Руки его рылись в вещах, он повторял себе слова красных монахов: ничего этого нет, нет. Однако вещи были, они бугрились под руками. Однажды вещи раздвинулись, и на их дне он увидел ребенка. Девочку. Девочка спала. Она зарылась в старые вещи и гнилые отбросы, и ей стало тепло. Вещи и еда отдавали ей свою жизнь. Марк дрожащими руками отодвинул с ее лица дырявую козью шаль. Восточное личико, какое нежное! Она не просыпалась. Но мертвой она не была. Тихо дышала. Он вскипятил свой ржавый чайник. Заварил чай. Поднес к холодным губам девочки свою железную кружку. Тыкал кружкой ей в рот. Она стонала и отворачивала лицо. Потом глотнула из кружки. На ее лице нарисовалась улыбка. Марку показалось: это голубь слетел и мазнул ей по губам крылом.

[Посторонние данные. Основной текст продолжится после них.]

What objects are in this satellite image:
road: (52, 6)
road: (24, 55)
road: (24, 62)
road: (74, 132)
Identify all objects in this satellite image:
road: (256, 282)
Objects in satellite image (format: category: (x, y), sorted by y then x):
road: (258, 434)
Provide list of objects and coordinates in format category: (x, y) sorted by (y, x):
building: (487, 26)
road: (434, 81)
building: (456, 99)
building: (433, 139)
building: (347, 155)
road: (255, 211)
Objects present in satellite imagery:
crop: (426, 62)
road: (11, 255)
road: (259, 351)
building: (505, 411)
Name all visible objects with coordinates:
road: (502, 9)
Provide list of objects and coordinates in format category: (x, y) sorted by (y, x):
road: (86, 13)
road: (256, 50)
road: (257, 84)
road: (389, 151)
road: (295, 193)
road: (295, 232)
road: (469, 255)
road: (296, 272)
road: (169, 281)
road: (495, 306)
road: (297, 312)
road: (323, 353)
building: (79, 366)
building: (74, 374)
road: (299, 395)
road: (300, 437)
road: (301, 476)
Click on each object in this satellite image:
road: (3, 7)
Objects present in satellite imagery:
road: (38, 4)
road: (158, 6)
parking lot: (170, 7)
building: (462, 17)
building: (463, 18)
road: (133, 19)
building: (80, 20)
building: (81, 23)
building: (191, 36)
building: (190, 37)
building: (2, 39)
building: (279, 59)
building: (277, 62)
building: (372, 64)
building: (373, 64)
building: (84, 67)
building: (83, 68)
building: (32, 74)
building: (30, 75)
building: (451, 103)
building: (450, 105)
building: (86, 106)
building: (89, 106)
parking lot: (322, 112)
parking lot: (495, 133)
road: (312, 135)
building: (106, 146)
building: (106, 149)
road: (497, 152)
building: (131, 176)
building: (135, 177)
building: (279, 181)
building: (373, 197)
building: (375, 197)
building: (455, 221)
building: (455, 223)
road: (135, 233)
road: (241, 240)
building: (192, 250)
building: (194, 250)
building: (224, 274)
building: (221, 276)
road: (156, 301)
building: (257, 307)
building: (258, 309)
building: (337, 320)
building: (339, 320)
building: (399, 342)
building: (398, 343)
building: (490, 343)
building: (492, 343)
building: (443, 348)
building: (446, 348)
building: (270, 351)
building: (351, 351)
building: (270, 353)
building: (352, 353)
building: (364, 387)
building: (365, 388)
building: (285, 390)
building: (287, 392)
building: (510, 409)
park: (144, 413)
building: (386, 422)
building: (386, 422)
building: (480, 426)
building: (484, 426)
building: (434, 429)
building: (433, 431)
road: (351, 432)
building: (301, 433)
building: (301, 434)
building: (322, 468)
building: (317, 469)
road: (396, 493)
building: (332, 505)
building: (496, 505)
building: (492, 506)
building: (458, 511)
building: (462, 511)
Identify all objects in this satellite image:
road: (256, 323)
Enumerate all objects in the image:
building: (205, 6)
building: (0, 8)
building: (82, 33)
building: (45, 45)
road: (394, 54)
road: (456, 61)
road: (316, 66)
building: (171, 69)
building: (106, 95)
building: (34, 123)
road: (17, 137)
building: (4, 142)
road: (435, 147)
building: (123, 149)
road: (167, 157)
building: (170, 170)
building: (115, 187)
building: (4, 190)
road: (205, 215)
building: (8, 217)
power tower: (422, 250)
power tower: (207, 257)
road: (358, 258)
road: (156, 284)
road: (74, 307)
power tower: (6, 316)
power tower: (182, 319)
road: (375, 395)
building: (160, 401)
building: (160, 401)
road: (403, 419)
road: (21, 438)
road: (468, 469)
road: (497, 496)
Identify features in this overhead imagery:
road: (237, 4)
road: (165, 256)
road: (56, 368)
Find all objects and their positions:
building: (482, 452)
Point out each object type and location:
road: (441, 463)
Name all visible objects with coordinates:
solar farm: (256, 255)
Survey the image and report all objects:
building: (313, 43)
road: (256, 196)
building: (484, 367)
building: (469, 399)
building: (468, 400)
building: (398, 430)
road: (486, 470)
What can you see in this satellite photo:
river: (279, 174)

Он взял девочку на руки. Маленькая, худенькая. Он давно уже не мог определить возраст никакого человека. И свой тоже. Откуда ты, бродяжка? А может, ты из приличной семьи? И про приличия он тоже уже ничего не знал. Земля стирала перед ним грязное белье в снежном чане. Метель стирала все различия между волей и тюрьмой, кражей и святостью. Он вдруг захотел отдать этой малышке, дрожащей на его руках, все, что он когда-либо своровал и присвоил.

Девочка дышала часто и молчала. Улыбалась. Марк прижимал ее к груди. Тихо с небес слетал снег. Он слышал толчки ее сердца. Она казалась ему котенком. Откуда-то он знал ее. Помнил. Но, когда он пытался вспомнить ее, она улетала у него из рук веселым голубем.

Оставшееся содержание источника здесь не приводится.